Prompt: Only the lines of the data holding the string "Which" need to be returned.

[Dataset records]
+ + + +

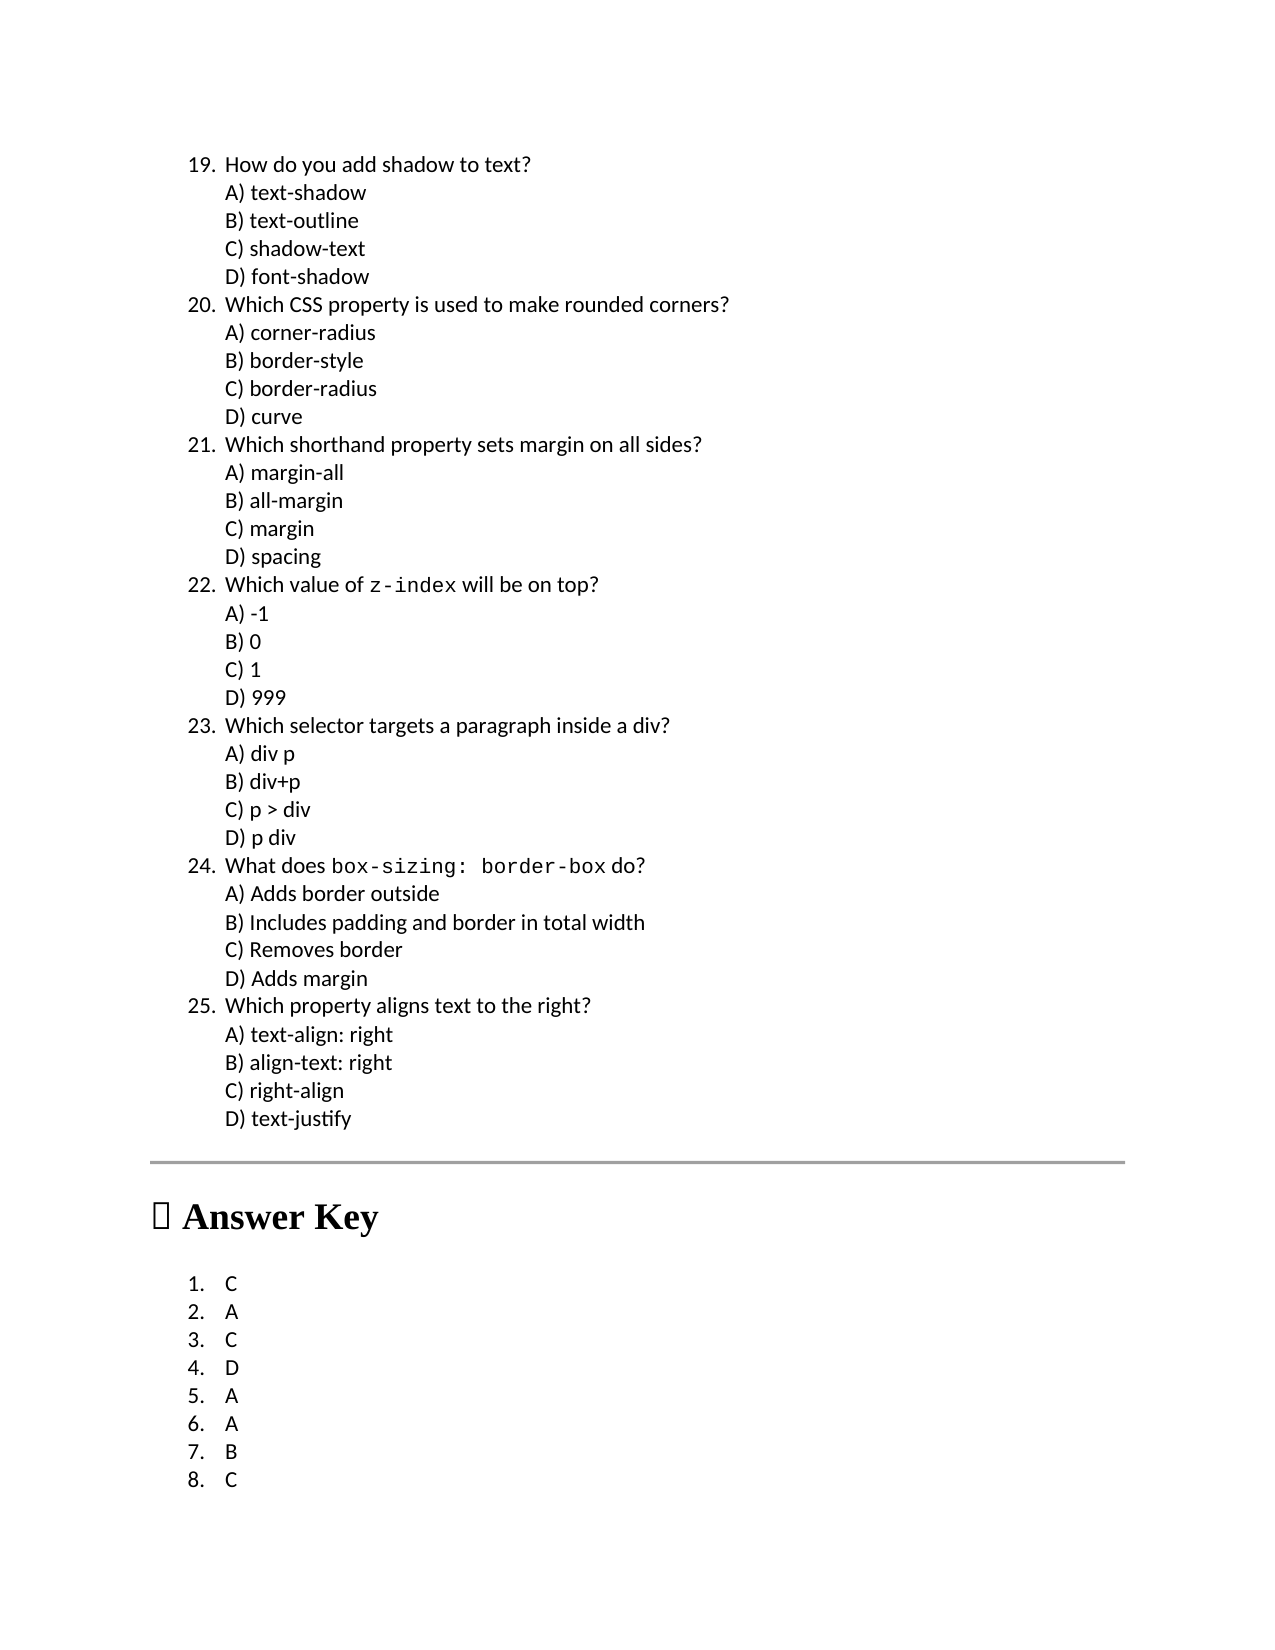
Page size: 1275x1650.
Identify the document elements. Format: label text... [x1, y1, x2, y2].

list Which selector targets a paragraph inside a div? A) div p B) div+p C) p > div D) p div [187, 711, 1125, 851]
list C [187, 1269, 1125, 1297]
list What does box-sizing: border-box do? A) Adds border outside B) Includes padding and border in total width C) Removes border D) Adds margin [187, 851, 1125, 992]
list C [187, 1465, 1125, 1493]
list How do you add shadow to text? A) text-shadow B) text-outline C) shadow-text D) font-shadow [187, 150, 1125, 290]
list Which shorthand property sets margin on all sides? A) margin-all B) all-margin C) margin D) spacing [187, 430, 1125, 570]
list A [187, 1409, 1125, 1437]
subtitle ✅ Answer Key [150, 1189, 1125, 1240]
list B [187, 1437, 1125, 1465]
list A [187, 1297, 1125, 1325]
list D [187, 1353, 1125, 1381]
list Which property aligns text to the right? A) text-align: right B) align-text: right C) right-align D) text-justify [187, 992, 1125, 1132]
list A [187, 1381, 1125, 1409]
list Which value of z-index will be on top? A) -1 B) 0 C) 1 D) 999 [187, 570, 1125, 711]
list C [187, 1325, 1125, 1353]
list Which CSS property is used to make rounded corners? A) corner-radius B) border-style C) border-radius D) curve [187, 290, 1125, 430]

+ + + +

Result:
list Which selector targets a paragraph inside a div? A) div p B) div+p C) p > div D) p div [187, 711, 1125, 851]
list Which shorthand property sets margin on all sides? A) margin-all B) all-margin C) margin D) spacing [187, 430, 1125, 570]
list Which property aligns text to the right? A) text-align: right B) align-text: right C) right-align D) text-justify [187, 992, 1125, 1132]
list Which value of z-index will be on top? A) -1 B) 0 C) 1 D) 999 [187, 570, 1125, 711]
list Which CSS property is used to make rounded corners? A) corner-radius B) border-style C) border-radius D) curve [187, 290, 1125, 430]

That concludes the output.